Sector ETF Winners of Q1
Let’s find out the sector-based exchange-traded funds (ETF) that won in Q1 2026.
Shipping
Breakwave Tanker Shipping ETF (BWET - Free Report) – Up 604.8% year-to-date (YTD)
SonicShares Global Shipping ETF (BOAT - Free Report) – Up 30.5% (YTD)
Disruptions in various shipping routes have boosted shipping stocks this year. About 90% of the world’s goods are transported by sea, according to the FT. Due to all the disruptions, shipping rates have surged in recent months, making the above-mentioned ETFs clear winners.
Energy
State Street SPDR S&P Oil & Gas Exploration & Production ETF (XOP - Free Report) – Up 37.8% YTD
Invesco S&P SmallCap Energy ETF (PSCE - Free Report) – Up 37.4% YTD
Energy markets had an amazing Q1 due to supply disruptions. Oil prices jumped by roughly 77% in the quarter. The BNO ETF skyrocketed by about 84% in Q1. This explains why ETFs like PSCE and XOP posted strong gains in Q1 (read: Oil Could Surge to $200 if Conflict Continues: Energy ETFs in Focus).
Telecom
State Street SPDR S&P Telecom ETF (XTL - Free Report) – Up 27% YTD
Telecom stocks surged in Q1 2026, due to strong subscriber growth and increased investor favorability due to 5G advancements. There was also investor rotation into telecom amid improving market conditions. Sentiment improved around network modernization, per seeking alpha.
Several stock holdings in the ETF benefited from substantial tax savings due to the “One Big Beautiful Bill Act.” The bill creates permanent tax incentives in the areas of capital asset depreciation and the expensing of domestic R&D costs, per a source. This has generated solid cash tax savings for companies like AT&T, T-Mobile, and Verizon.
Space
Procure Space ETF (UFO - Free Report) – Up 22%
The space sector has been an area to watch, following reports that Elon Musk’s aerospace company SpaceX may soon file for a public listing. SpaceX has reportedly filed confidential IPO papers. The IPO may hit the market as early as mid-2026, as quoted on Economic Times. According to CNBC, it could be the largest listing ever, targeting a $1.75 trillion valuation and potentially raising more than $75 billion.
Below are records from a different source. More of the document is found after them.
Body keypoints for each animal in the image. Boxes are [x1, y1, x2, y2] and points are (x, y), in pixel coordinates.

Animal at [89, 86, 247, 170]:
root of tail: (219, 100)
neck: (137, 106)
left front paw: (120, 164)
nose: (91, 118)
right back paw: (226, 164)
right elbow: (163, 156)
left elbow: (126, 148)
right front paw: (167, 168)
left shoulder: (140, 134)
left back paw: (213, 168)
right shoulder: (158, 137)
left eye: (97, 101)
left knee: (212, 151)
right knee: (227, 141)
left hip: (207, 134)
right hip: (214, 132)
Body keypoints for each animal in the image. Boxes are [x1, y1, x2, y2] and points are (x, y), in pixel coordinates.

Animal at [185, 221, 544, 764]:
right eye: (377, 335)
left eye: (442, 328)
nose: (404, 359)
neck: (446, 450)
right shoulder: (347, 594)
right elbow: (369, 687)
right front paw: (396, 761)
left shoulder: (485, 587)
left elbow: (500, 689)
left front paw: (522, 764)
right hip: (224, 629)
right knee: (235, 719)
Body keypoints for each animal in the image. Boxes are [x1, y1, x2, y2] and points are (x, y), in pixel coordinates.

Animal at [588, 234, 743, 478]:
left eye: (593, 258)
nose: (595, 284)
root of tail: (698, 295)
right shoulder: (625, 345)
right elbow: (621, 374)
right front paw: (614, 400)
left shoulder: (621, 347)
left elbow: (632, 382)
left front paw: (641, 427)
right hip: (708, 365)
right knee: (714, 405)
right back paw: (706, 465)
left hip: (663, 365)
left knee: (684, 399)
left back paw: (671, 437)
Such a move could be a key catalyst, setting valuation benchmarks for the broader industry and driving fresh investor interest. Additionally, the space sector is benefiting from the growing push toward the militarization of space. Rising energy demands from AI-driven data centers are also fueling interest in space-based data center solutions.